The facts in Bhagwathula Samana’s case [supra] were
that the lands were situated in already developed area and
that, therefore, this Court had held that no deduction
towards developmental charges could be made. The ratio
therein is of little assisance. When the lands are sought to
be used for building purposes, admittedly the entire land
cannot be used for building purposes without providing
roads, drainage, electricity and other civic amenities for
which necessary deduction of 1/3rd should also be made as
held in a catena of decisions of this Court.
It is seen that when a large track of land of 7 acres
and 28 gunthas was purchased by the claimant owners in 1956
at Rs.251 per acre, in 1960 when the notification was issued
what would be the reasonable and probable price which a
reasonable prudent purchaser would offer when a large track
of land is offered for sale in open market. In this case,
neighbouring land was sold at the rate of Rs.960/- per acre
in 1960 as against the price which is paid in 1956 at the
rate of Rs.251/- per acre. In 1956, he himself valued and
assessed the land that it has potentiality at the rate of
Rs. 251/- per acre. It is settled law that instead of
proceeding on the feats of imagination the Court has to sit
in the arm-chair of a prudent purchaser and then consider
whether a prudent purchaser would be willing to purchase
such a large extent of land and if so at what price.
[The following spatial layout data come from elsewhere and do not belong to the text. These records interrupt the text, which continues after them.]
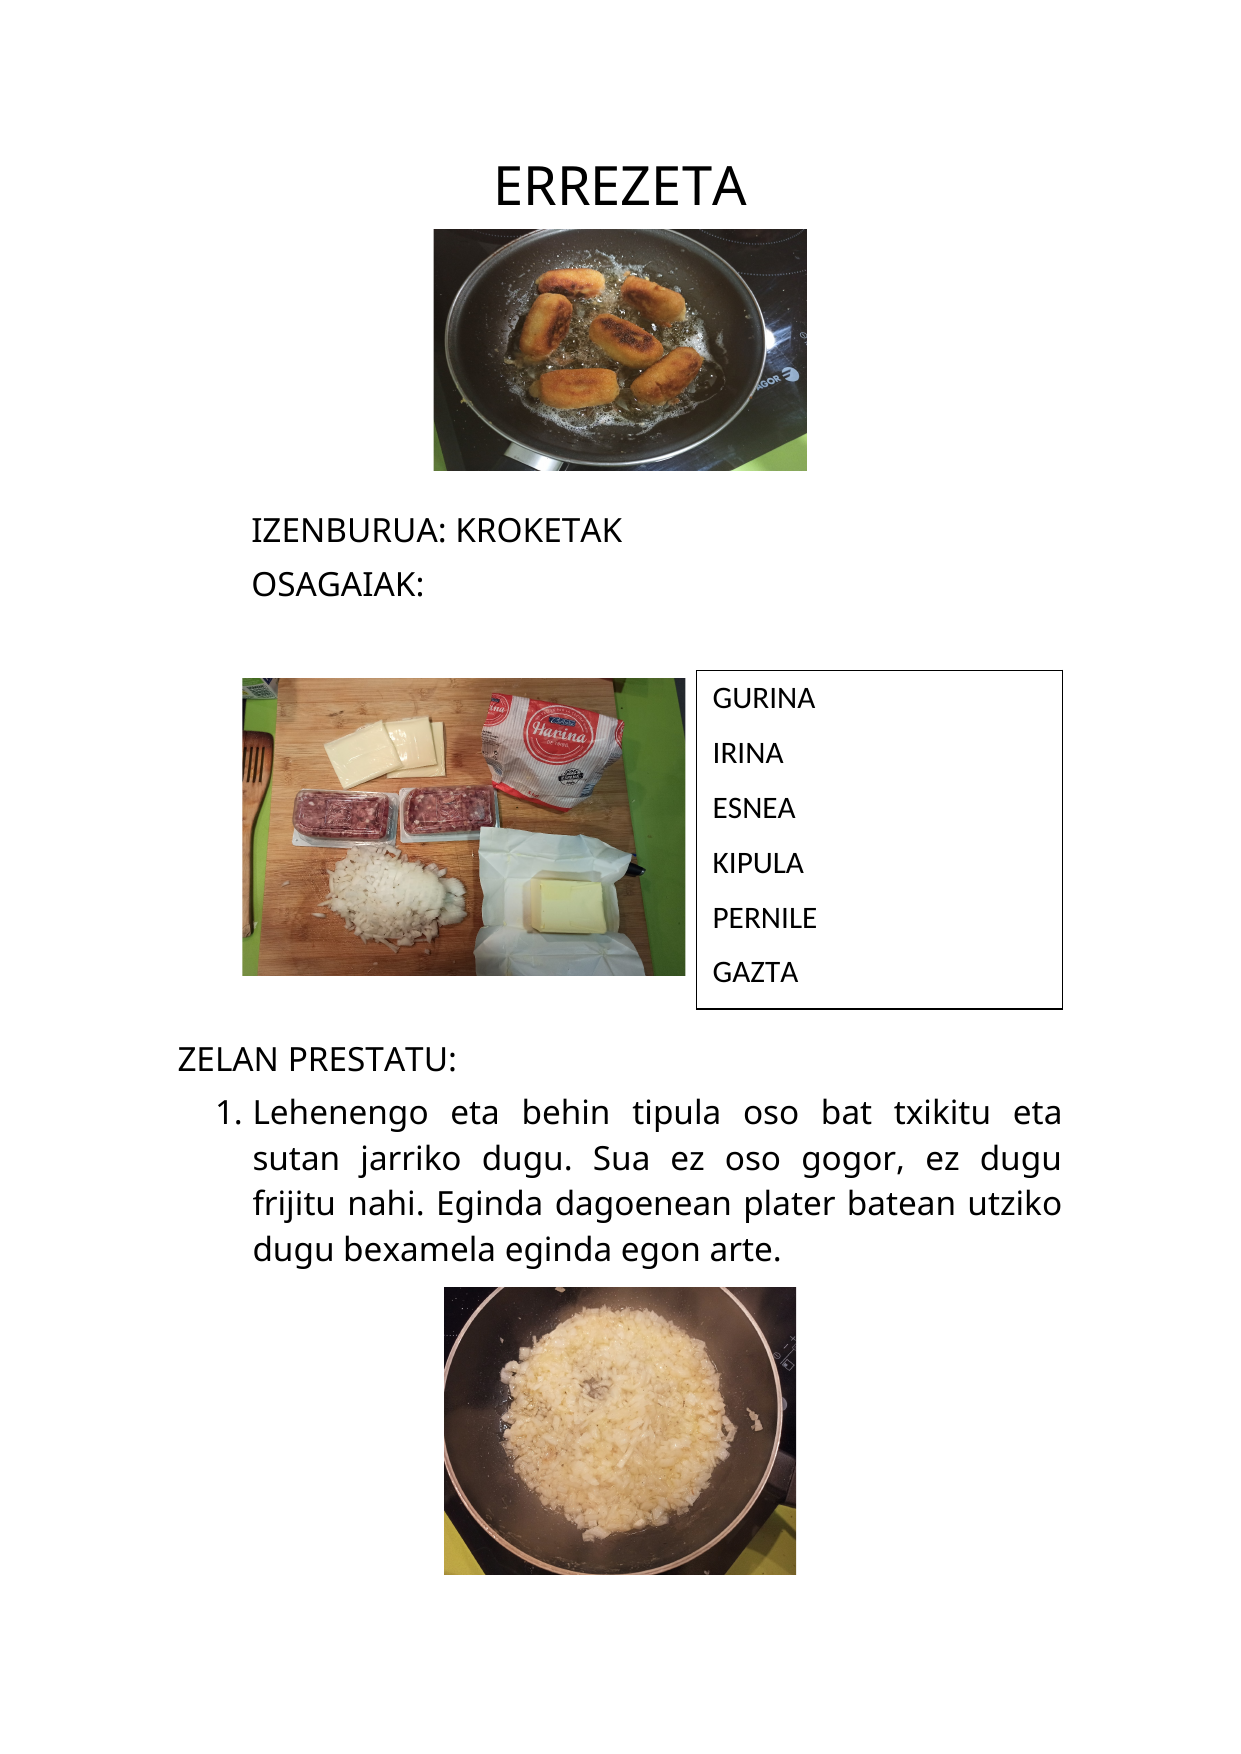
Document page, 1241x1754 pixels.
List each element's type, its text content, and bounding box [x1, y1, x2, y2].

list Lehenengo eta behin tipula oso bat txikitu eta sutan jarriko dugu. Sua ez oso gogor, ez dugu frijitu nahi. Eginda dagoenean plater batean utziko dugu bexamela eginda egon arte. [215, 1089, 1063, 1271]
text KIPULA [712, 843, 1046, 881]
text IZENBURUA: KROKETAK [251, 507, 1063, 553]
text OSAGAIAK: [177, 561, 1063, 606]
text GURINA [712, 678, 1046, 717]
text ESNEA [712, 788, 1046, 826]
text GAZTA [712, 952, 1046, 991]
text PERNILE [712, 898, 1046, 936]
text ZELAN PRESTATU: [177, 1035, 1063, 1081]
text IRINA [712, 733, 1046, 771]
text ERREZETA [177, 148, 1063, 221]
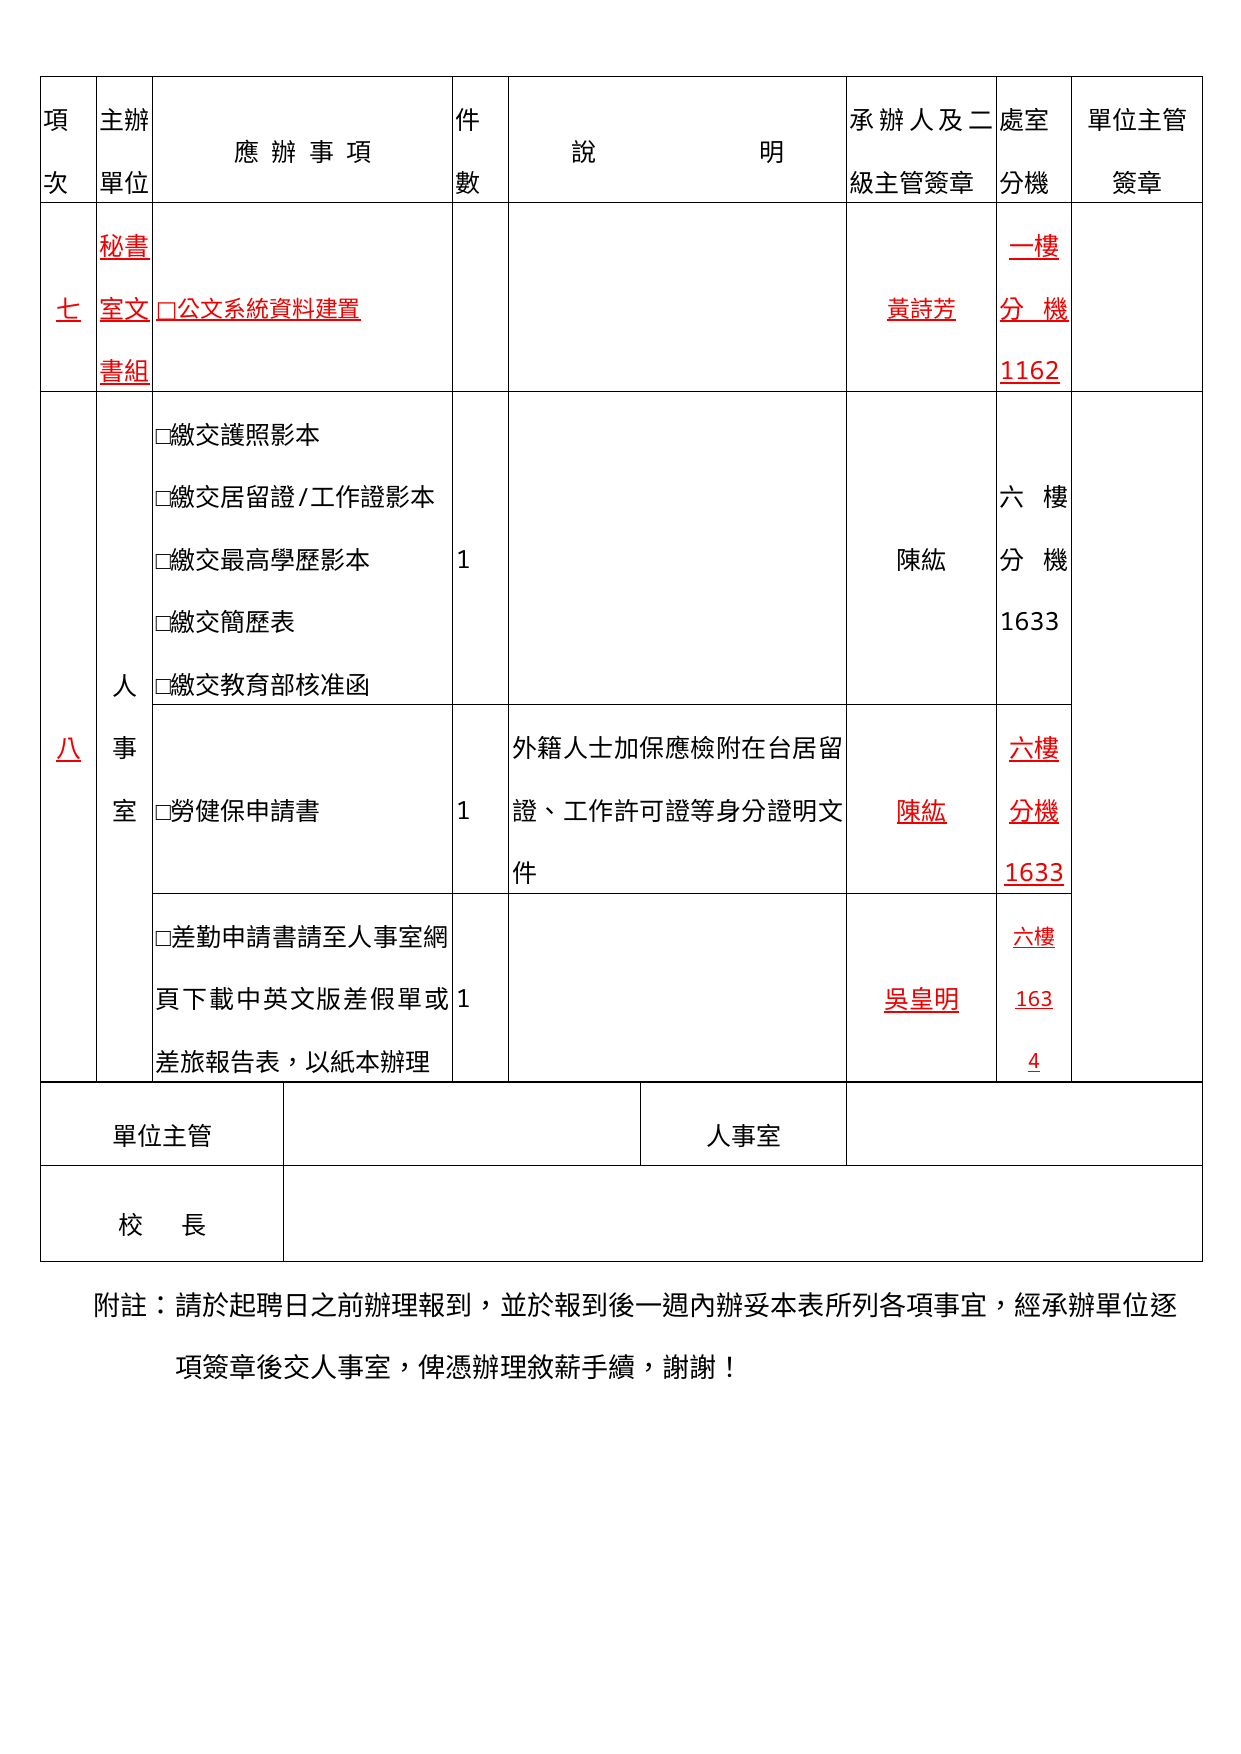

In this
case, having considered the situation of the land being far
away from the outer minicipal limits though situated near
about the railway line, that itself would be a factor to be
taken into consideration in determing the market value.
Added to that, there is a possibility to impose statutory
restrictions to develop the lands for buildig purposes. No
prudent purchaser would hazard to purchase such large
extent of land at the rates when small extents of lands are
sold in plots. True that the purchasers hazarded to purchase
lands in the neighbouirng survey numbers and have taken
grave risk. But it would not be safe guide to adopt the same
price offered by them. Considered from this perspective and
fromthe totality of facts on record, we are of the view that
the High Court was well justified in deducting 60% of the
value and giving Rs. 4/- per sq. yard. Accordingly, we do
not find any justification warranting interference. The
appeal is dismissed but in the circumstances, with no costs.